Please count the lines in the records below that contain the word "lowest", and give only that number.

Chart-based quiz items
—————
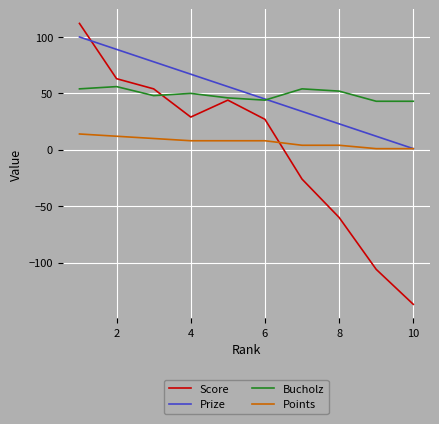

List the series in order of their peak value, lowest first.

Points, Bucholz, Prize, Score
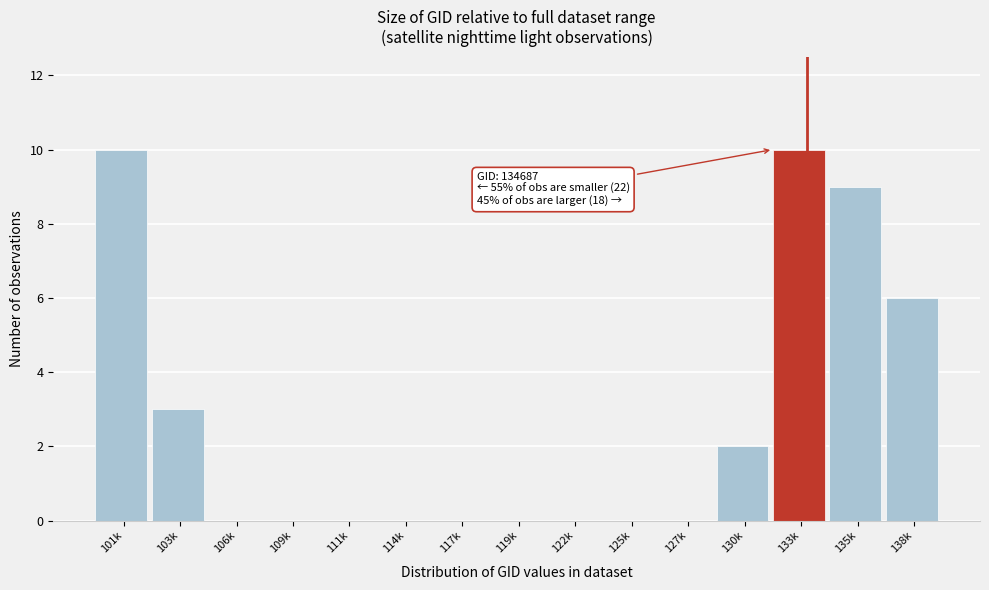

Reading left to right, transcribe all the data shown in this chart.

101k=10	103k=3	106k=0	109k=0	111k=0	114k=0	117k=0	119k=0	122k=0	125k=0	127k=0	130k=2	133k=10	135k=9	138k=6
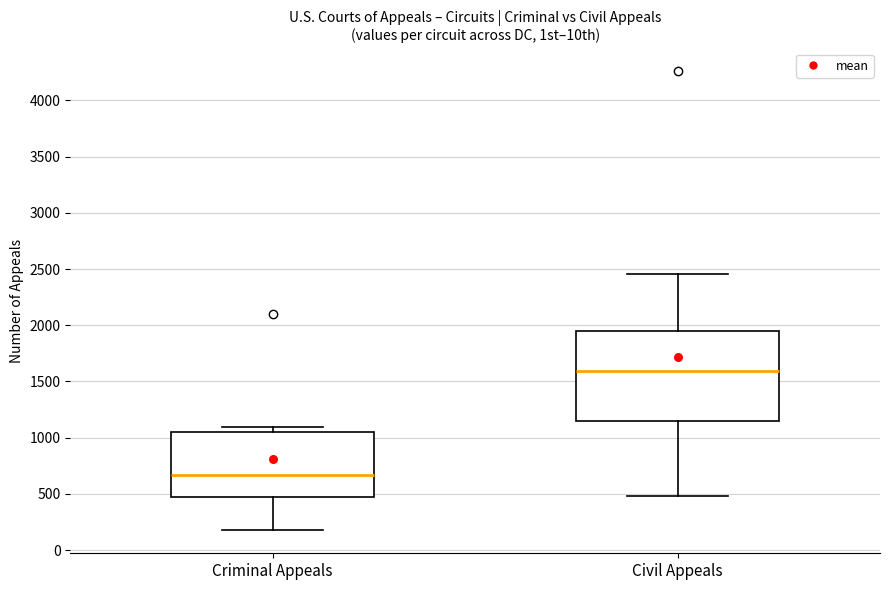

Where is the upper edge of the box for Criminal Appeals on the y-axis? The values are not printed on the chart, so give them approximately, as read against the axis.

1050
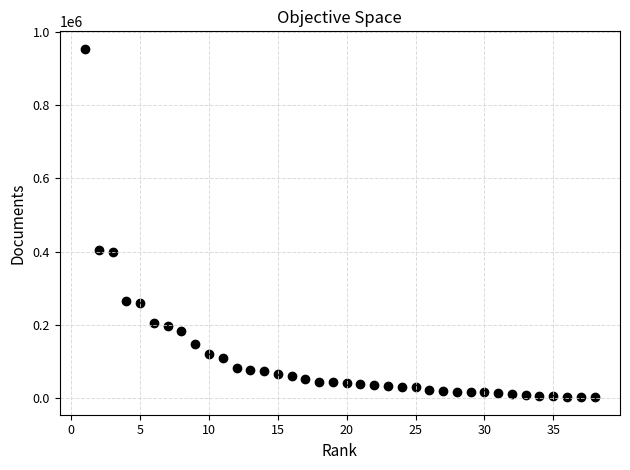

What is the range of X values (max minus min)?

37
—————
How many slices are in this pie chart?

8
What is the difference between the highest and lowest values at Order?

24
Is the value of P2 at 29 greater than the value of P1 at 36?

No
—————
EXERCISE RESPONSE = 2